According to the The Guardian, the only female BME candidate for the board was vetoed by culture secretary Karen Bradley, in a very unusual move; though Efunshile was the former deputy chief of Arts Council England, having stepped down in October. The four other candidates, all white men, were conversely approved.
Both Efunshile and the other candidates were put forward by Ofcom - responsible for finding, vetting, and appointing Channel 4 non-executive directors - and were all deemed by the organisation to be of "high calibre".
Bradley is now being called upon to give reasoning as to why she blocked Ofcom's recommendation for the job; with former culture minister David Lammy stating, "This is an absolutely extraordinary decision that really does beggar belief. The secretary of state must now tell us why she blocked Althea Efunshile’s appointment and why she ignored Ofcom’s recommendation given Althea’s wealth of experience, expertise and outstanding track record."
Efunshile was appointed as deputy chief executive of ACE in 2012, after joining as chief operating officer in 2007, and awarded a CBE in June in for services to arts and culture. Furthermore, she was also made the first chairman of the National College for Creative and Cultural Industries. If approved, she would have joined the board as the only non-white individual, and the fourth woman, out of a total of current 13 members.

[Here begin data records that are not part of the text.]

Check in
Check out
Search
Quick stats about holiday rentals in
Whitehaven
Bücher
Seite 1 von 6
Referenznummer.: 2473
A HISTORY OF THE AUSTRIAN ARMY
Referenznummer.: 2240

An email sent to staff by David Abraham, the chief executive of Channel 4, lambasted Efunshile's rejection and stated it was the latest example of the government's "worrying and unprecedented" interference; following conflict arising out of the broadcaster's future, either potentially being sold or having operations moved out of London.
The Department for Culture, Media, and Sport has stated: "Non-executive members of the Channel 4 Corporation board are appointed by Ofcom with the approval of the secretary of state. The secretary of state approved four candidates on the basis that they met the specific skills and experiences set out in Ofcom’s four advertised job descriptions."
Channel 4 has further clarified in a statement, "the appointment of non-executive directors to the Channel 4 board are made my Ofcom in agreement with the Department for Culture, Media, and Sport".